Update the data below by replacing each occurrence of "pose" with "camera". Reproduce all lines with no other alterations.

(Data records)
— begin —

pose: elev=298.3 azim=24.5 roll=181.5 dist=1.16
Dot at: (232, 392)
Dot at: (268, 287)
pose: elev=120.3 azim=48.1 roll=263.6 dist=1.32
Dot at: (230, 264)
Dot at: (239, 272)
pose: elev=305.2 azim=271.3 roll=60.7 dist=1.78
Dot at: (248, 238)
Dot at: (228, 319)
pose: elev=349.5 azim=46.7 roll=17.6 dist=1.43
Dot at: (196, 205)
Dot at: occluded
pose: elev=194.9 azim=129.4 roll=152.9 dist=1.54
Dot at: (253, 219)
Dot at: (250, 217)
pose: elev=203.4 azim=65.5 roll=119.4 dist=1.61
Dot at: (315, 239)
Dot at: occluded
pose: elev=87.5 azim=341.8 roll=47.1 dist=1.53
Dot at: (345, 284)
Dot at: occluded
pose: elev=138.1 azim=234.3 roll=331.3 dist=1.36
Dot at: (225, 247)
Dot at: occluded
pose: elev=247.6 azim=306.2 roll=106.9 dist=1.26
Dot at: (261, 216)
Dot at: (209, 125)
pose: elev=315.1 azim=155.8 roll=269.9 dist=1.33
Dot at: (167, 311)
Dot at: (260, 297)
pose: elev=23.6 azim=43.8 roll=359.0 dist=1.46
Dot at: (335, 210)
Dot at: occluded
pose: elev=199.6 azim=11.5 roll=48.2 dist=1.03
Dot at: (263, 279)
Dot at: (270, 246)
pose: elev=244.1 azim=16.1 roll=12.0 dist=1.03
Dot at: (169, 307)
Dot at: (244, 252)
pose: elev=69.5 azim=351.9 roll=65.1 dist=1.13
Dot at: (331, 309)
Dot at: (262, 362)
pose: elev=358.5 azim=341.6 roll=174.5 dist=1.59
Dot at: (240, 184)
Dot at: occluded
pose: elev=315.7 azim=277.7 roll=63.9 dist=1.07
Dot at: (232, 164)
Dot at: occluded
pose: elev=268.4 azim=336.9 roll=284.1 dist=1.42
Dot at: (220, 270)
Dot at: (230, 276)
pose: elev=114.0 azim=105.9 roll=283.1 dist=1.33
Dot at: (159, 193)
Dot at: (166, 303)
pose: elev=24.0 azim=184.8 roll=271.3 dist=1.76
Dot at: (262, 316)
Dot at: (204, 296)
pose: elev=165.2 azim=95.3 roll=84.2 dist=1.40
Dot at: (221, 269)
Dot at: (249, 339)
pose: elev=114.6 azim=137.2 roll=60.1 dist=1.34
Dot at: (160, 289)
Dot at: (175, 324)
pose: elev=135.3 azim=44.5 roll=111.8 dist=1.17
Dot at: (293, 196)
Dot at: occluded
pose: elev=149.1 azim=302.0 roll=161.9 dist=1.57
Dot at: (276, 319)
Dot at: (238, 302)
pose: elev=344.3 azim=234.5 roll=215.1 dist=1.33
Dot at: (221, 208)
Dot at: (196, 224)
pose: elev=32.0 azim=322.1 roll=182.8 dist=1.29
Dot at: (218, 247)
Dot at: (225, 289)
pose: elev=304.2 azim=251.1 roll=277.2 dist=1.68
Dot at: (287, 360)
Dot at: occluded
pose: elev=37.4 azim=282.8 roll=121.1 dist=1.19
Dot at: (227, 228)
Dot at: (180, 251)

— end —

*SOLUTION BELOW:*
camera: elev=298.3 azim=24.5 roll=181.5 dist=1.16
Dot at: (232, 392)
Dot at: (268, 287)
camera: elev=120.3 azim=48.1 roll=263.6 dist=1.32
Dot at: (230, 264)
Dot at: (239, 272)
camera: elev=305.2 azim=271.3 roll=60.7 dist=1.78
Dot at: (248, 238)
Dot at: (228, 319)
camera: elev=349.5 azim=46.7 roll=17.6 dist=1.43
Dot at: (196, 205)
Dot at: occluded
camera: elev=194.9 azim=129.4 roll=152.9 dist=1.54
Dot at: (253, 219)
Dot at: (250, 217)
camera: elev=203.4 azim=65.5 roll=119.4 dist=1.61
Dot at: (315, 239)
Dot at: occluded
camera: elev=87.5 azim=341.8 roll=47.1 dist=1.53
Dot at: (345, 284)
Dot at: occluded
camera: elev=138.1 azim=234.3 roll=331.3 dist=1.36
Dot at: (225, 247)
Dot at: occluded
camera: elev=247.6 azim=306.2 roll=106.9 dist=1.26
Dot at: (261, 216)
Dot at: (209, 125)
camera: elev=315.1 azim=155.8 roll=269.9 dist=1.33
Dot at: (167, 311)
Dot at: (260, 297)
camera: elev=23.6 azim=43.8 roll=359.0 dist=1.46
Dot at: (335, 210)
Dot at: occluded
camera: elev=199.6 azim=11.5 roll=48.2 dist=1.03
Dot at: (263, 279)
Dot at: (270, 246)
camera: elev=244.1 azim=16.1 roll=12.0 dist=1.03
Dot at: (169, 307)
Dot at: (244, 252)
camera: elev=69.5 azim=351.9 roll=65.1 dist=1.13
Dot at: (331, 309)
Dot at: (262, 362)
camera: elev=358.5 azim=341.6 roll=174.5 dist=1.59
Dot at: (240, 184)
Dot at: occluded
camera: elev=315.7 azim=277.7 roll=63.9 dist=1.07
Dot at: (232, 164)
Dot at: occluded
camera: elev=268.4 azim=336.9 roll=284.1 dist=1.42
Dot at: (220, 270)
Dot at: (230, 276)
camera: elev=114.0 azim=105.9 roll=283.1 dist=1.33
Dot at: (159, 193)
Dot at: (166, 303)
camera: elev=24.0 azim=184.8 roll=271.3 dist=1.76
Dot at: (262, 316)
Dot at: (204, 296)
camera: elev=165.2 azim=95.3 roll=84.2 dist=1.40
Dot at: (221, 269)
Dot at: (249, 339)
camera: elev=114.6 azim=137.2 roll=60.1 dist=1.34
Dot at: (160, 289)
Dot at: (175, 324)
camera: elev=135.3 azim=44.5 roll=111.8 dist=1.17
Dot at: (293, 196)
Dot at: occluded
camera: elev=149.1 azim=302.0 roll=161.9 dist=1.57
Dot at: (276, 319)
Dot at: (238, 302)
camera: elev=344.3 azim=234.5 roll=215.1 dist=1.33
Dot at: (221, 208)
Dot at: (196, 224)
camera: elev=32.0 azim=322.1 roll=182.8 dist=1.29
Dot at: (218, 247)
Dot at: (225, 289)
camera: elev=304.2 azim=251.1 roll=277.2 dist=1.68
Dot at: (287, 360)
Dot at: occluded
camera: elev=37.4 azim=282.8 roll=121.1 dist=1.19
Dot at: (227, 228)
Dot at: (180, 251)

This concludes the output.